=== Problem details ===
Each line that contains the word "rule" counts once; give the total for the records below and nothing else.

● ● ● ●

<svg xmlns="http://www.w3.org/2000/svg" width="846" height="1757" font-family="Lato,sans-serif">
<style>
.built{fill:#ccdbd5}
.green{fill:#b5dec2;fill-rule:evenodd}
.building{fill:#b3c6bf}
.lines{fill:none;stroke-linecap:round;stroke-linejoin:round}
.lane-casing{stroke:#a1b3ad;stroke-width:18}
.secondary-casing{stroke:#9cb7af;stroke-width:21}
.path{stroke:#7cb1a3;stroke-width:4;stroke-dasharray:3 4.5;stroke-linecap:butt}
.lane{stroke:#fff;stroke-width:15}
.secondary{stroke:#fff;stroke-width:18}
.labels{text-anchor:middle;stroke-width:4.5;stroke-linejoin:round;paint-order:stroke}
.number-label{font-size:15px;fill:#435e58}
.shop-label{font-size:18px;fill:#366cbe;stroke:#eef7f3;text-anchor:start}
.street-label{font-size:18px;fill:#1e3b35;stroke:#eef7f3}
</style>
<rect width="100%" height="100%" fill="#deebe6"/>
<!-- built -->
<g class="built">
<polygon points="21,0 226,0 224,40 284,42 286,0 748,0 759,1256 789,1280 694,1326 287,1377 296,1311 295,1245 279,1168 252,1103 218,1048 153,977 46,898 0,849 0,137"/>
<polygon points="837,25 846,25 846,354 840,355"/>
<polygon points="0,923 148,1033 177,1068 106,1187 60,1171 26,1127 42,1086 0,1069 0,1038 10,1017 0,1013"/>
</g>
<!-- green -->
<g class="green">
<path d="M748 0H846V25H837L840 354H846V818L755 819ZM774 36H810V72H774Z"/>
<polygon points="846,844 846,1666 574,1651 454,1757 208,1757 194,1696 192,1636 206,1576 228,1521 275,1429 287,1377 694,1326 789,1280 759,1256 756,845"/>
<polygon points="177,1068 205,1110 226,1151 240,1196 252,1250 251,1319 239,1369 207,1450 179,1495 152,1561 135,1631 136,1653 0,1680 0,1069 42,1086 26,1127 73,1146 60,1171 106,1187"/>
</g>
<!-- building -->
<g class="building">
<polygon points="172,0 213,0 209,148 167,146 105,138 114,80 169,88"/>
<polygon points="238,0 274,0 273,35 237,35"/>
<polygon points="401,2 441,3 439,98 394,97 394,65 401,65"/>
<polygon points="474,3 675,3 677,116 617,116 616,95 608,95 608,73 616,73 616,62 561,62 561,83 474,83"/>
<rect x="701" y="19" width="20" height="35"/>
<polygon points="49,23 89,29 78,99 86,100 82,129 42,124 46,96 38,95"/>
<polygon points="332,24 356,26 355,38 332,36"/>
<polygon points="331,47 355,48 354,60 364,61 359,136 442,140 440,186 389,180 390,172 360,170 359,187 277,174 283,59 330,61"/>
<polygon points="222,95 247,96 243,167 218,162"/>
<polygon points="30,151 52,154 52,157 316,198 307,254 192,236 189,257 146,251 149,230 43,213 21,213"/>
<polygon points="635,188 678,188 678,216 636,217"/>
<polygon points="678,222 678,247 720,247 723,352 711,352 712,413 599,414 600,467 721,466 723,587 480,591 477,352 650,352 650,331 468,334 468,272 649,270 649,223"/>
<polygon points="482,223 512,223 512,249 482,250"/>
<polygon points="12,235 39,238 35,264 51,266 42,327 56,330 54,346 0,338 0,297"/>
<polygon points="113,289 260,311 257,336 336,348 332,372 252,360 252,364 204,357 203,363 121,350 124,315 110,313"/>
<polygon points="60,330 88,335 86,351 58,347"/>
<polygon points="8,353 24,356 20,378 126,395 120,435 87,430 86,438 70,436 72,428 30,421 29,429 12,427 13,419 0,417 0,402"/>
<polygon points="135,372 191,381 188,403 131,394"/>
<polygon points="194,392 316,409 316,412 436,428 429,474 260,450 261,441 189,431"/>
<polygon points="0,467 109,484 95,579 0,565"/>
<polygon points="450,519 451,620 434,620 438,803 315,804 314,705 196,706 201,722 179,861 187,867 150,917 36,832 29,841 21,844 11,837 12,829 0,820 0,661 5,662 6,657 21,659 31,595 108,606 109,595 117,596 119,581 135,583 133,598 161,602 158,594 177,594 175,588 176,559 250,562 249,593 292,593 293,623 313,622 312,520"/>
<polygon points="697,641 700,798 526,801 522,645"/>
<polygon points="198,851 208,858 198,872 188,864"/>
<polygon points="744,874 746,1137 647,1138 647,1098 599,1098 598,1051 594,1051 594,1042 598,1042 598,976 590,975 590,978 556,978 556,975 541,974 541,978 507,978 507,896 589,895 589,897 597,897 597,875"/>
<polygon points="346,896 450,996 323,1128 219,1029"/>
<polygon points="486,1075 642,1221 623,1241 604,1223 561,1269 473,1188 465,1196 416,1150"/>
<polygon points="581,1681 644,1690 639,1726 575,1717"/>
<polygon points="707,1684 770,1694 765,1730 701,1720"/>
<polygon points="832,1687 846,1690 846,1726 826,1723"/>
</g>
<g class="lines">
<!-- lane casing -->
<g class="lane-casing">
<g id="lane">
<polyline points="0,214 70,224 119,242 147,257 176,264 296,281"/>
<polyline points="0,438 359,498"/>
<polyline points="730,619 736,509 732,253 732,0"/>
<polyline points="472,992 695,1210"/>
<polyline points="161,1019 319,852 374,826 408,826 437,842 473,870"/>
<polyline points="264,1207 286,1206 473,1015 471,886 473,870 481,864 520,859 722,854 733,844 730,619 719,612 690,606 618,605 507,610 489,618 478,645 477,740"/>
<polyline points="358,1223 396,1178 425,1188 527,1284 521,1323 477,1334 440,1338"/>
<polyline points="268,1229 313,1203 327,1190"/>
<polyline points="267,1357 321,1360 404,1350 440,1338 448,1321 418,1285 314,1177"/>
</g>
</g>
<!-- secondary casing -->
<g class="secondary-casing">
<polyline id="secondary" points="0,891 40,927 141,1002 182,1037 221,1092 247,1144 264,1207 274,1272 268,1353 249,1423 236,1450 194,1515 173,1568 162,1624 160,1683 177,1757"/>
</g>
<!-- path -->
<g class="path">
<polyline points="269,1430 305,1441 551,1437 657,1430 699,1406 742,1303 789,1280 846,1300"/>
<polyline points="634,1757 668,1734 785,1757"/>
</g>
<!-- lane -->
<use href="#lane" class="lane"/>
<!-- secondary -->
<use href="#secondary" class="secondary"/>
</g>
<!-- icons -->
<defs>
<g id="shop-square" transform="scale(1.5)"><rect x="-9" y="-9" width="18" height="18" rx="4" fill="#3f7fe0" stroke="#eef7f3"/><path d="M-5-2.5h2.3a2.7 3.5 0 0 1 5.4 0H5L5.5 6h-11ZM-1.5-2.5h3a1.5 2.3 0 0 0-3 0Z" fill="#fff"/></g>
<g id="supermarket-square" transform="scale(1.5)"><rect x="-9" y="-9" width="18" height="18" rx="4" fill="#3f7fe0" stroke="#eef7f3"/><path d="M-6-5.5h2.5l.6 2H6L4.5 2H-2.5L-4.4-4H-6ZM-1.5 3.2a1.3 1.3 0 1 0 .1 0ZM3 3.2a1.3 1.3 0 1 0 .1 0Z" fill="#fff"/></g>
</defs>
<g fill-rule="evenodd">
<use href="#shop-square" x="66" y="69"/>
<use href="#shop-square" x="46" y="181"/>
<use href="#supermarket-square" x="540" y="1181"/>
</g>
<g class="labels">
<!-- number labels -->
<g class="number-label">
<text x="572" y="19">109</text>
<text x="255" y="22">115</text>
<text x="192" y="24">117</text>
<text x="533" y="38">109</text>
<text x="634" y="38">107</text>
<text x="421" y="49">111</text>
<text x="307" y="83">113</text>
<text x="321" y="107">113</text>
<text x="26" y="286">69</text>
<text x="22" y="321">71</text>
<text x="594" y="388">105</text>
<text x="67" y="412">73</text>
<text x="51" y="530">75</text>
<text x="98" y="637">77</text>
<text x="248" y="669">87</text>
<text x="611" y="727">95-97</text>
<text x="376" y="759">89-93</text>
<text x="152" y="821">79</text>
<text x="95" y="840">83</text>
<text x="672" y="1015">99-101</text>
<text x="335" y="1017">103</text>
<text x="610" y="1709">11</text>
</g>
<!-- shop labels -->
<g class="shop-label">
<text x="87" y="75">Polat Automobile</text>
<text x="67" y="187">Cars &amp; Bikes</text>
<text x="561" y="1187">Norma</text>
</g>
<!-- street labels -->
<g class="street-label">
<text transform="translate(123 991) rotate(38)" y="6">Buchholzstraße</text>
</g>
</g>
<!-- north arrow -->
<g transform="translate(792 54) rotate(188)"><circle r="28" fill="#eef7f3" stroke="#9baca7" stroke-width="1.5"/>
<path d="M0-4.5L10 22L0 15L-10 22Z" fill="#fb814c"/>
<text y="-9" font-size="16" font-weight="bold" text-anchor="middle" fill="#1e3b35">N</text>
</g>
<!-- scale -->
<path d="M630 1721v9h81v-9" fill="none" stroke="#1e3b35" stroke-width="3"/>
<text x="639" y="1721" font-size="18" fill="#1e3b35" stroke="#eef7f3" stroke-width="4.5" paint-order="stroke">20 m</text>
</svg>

● ● ● ●

=== Your response ===
2